BRAG Q3 2025 Earnings Call Summary | Stock Taper
Logo
BRAG

BRAG — Bragg Gaming Group Inc.

NASDAQ


Q3 2025 Earnings Call Summary

November 13, 2025

Summary of Bragg Gaming Group Q3 2025 Earnings Call

1. Key Financial Results and Metrics

  • Revenue: EUR 26.8 million, up 2% year-over-year; excluding the Netherlands, revenue grew 20%.
  • Gross Profit: EUR 14.7 million, a 5% increase year-over-year; gross margin improved to 54.7%.
  • Adjusted EBITDA: EUR 4.4 million, up 9% year-over-year; adjusted EBITDA margin rose to 16.6%.
  • Proprietary Content Revenue: Increased by 35% year-over-year, contributing to 16% of total revenue.
  • Geographic Revenue Distribution: North America and Brazil accounted for 22% of total revenue, up from 12% a year ago.

2. Strategic Updates and Business Highlights

  • Continued strong growth in the U.S. (86% year-over-year) and Brazil (80% year-over-year).
  • Successful launch of 35 new proprietary casino games in 2025, with a focus on high-margin products.
  • Secured a Tier 1 credit line with the Bank of Montreal, enhancing liquidity and reducing borrowing costs.
  • Ongoing optimization of cost structure to improve operational leverage.

3. Forward Guidance and Outlook

  • Maintained full-year 2025 revenue guidance of EUR 106 million to EUR 108.5 million and adjusted EBITDA guidance of EUR 16.5 million to EUR 18.5 million.
  • Anticipated continued growth in proprietary content and operational efficiencies into 2026.
  • Expecting 68% of total revenue to come from non-Netherlands markets in 2025.

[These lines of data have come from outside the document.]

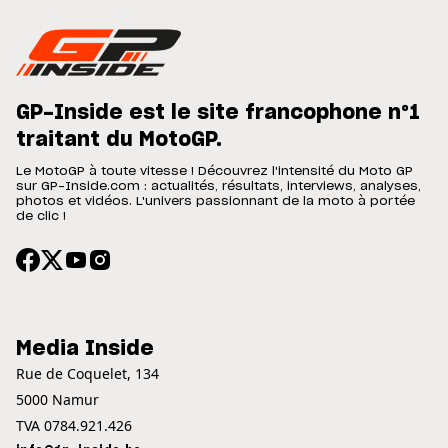
GP-Inside est le site francophone n°1
traitant du MotoGP.
Le MotoGP à toute vitesse ! Découvrez l'intensité du Moto GP
sur GP-Inside.com : actualités, résultats, interviews, analyses,
photos et vidéos. L'univers passionnant de la moto à portée
de clic !
Media Inside
Rue de Coquelet, 134
5000 Namur
TVA 0784.921.426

4. Bad News, Challenges, or Points of Concern

  • Revenue from the Netherlands declined by 22% year-over-year due to regulatory changes, impacting overall growth.
  • The company expects a customer, BetCity, to migrate off their platform in H1 2026, though the financial impact is projected to be minimal.
  • Increasing SG&A expenses noted, with ongoing efforts to optimize structures and processes to manage costs.

5. Notable Q&A Insights

  • Analysts inquired about the growth trajectory of proprietary content and its impact on margins; management expressed confidence in continued growth and margin improvement.
  • Concerns raised about the increase in SG&A expenses; management acknowledged the need for ongoing optimization.
  • Discussion on the impact of BetCity's migration highlighted the potential for resource redeployment to mitigate losses.
  • Management emphasized the importance of cash flow generation and improving cash conversion ratios, despite ongoing amortization and depreciation affecting reported income.

Overall, Bragg Gaming Group demonstrated resilience in its growth strategy, particularly in high-potential markets outside the Netherlands, while also addressing challenges related to regulatory impacts and cost management.